For every point $x,y \in S^n \subset \mathbb{R^{n+1}}$, there is an hyperplane $H$ passing by $x,y,O$, where $O$ is the origin of $\mathbb{R^{n+1}}$. Then $x,y \in S^{n-1}\subset H $, for all $x,y \in S^{n}$, where $S^{n-1}$ is connected by the induction hypothesis. Since every pair of points of the set belong to a connected subspace, $S^{n}$ is connected.

Is this approach correct? I am not sure about the idea of the hyperplane in higher dimension, since it is not unique.

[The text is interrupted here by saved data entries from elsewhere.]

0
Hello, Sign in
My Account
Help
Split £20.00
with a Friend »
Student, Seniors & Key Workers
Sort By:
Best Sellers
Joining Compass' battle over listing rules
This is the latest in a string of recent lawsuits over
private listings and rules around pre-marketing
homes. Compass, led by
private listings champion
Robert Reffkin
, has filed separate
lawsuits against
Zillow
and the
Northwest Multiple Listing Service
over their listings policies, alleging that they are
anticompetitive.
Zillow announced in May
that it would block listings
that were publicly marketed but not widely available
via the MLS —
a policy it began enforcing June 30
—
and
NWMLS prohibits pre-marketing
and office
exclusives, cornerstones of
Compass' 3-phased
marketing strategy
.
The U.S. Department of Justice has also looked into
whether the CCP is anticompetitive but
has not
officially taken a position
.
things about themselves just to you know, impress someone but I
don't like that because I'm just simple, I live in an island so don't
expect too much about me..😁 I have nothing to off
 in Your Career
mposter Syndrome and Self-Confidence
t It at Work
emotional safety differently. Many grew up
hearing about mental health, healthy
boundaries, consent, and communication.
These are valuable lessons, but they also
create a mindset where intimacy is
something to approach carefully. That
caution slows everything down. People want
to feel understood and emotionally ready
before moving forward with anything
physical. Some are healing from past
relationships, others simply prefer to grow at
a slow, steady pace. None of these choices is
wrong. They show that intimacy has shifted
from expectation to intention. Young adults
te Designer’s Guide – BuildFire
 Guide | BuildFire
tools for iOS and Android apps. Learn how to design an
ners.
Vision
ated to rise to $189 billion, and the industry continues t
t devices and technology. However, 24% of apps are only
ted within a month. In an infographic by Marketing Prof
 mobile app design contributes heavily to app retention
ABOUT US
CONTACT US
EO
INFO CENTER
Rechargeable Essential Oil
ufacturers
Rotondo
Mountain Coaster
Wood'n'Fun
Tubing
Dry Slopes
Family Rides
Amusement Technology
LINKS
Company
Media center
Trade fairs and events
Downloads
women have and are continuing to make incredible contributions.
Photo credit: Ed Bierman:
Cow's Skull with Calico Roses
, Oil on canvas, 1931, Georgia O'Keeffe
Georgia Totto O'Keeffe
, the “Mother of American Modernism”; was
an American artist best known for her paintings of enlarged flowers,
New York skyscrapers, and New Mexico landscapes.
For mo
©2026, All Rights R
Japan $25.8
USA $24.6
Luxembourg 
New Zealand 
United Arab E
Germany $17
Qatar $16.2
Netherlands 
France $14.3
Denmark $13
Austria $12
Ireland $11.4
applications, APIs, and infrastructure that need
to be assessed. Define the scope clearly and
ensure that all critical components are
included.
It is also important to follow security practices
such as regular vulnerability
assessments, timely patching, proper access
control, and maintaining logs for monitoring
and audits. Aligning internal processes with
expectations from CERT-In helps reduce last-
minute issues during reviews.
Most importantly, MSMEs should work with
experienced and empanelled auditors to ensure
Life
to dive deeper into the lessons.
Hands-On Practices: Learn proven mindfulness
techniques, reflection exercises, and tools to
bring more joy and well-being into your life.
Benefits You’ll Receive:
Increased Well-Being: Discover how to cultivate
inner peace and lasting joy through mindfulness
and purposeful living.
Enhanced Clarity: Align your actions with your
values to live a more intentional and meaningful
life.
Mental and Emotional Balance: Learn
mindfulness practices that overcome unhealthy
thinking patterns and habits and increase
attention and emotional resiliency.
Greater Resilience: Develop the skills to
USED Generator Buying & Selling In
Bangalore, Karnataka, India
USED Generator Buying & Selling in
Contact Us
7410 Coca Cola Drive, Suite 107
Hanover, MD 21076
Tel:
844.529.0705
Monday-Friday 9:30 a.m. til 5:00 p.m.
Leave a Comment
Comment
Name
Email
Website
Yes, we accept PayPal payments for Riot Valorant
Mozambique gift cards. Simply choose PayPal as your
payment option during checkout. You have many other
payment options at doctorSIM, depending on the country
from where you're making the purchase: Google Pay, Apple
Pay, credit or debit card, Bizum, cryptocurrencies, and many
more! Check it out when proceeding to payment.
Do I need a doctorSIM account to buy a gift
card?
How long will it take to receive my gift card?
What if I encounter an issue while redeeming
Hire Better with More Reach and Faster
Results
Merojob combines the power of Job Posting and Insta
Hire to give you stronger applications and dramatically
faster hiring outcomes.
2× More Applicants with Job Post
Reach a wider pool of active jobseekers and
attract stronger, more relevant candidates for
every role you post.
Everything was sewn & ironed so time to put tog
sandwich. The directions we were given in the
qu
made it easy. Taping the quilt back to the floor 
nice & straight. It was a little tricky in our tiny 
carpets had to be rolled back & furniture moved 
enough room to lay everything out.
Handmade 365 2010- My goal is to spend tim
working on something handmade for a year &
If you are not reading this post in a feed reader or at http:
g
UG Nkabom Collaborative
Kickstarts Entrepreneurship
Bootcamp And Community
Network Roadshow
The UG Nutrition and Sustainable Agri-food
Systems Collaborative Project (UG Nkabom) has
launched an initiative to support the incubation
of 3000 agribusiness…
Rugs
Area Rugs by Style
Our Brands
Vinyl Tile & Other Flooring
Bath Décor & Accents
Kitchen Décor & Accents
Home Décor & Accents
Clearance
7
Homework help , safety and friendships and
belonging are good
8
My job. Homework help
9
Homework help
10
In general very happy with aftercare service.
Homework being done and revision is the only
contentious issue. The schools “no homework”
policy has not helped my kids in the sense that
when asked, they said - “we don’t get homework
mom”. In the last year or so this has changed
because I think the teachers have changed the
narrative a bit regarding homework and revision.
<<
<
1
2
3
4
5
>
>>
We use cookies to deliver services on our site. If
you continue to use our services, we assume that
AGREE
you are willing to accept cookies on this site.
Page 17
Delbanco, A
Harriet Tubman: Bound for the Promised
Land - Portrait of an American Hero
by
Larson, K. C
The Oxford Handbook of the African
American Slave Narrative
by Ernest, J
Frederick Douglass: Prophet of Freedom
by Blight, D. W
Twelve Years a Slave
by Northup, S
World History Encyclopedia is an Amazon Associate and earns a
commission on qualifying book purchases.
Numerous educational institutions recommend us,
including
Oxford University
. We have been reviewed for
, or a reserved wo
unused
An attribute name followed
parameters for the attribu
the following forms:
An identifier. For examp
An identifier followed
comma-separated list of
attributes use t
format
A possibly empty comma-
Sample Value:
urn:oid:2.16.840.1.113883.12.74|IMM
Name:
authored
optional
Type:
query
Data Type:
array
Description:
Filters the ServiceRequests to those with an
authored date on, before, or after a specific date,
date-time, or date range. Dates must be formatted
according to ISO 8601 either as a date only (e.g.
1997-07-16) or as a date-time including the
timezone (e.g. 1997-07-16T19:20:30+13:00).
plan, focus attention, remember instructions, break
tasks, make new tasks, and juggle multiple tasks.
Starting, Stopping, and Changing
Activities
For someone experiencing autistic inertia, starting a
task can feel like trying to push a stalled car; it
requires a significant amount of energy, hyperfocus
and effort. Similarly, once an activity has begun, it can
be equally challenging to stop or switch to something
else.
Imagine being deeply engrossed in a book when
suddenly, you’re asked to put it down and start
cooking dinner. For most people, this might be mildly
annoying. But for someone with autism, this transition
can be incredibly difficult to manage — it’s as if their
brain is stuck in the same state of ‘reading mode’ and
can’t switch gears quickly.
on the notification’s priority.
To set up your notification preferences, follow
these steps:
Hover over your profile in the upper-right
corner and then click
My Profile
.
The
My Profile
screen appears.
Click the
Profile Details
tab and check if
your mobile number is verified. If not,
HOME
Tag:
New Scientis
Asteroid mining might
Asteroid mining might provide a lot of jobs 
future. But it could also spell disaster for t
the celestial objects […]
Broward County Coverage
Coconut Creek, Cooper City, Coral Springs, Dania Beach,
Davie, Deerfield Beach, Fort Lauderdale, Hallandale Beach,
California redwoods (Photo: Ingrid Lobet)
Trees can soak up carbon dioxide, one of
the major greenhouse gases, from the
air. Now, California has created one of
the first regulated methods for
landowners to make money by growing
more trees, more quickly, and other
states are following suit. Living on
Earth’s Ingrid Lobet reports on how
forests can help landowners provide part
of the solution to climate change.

Thanks in advance, every help is appreciated.

Answer 1

Your idea works. For $n \ge 3$ hyperplanes in $\mathbb R^{n+1}$ are not uniquely determined by the three points $x,y, O$ but that does not matter. Simply let $H$ be any $n$-dimensional linear subspace containing $x, y$. You have a little gap here: You must show that $H \cap S^n$ is homeomorphic to $S^{n-1}$, but this is not hard.

Answer 2

If I really had to use induction, I would prove the connectedness of the sphere $S^n$ observing that $$ S^{n+1}\simeq \frac{S^n\times[-1,1]}\sim $$ where $(x,-1)\sim(y,-1)$ and $(x,1)\sim(y,1)$ for all $x$, $y\in S^n$ are the only non-trivial equivalences.

This allows to set up a quite simple induction since products of connected spaces and quotients of connected spaces are connected.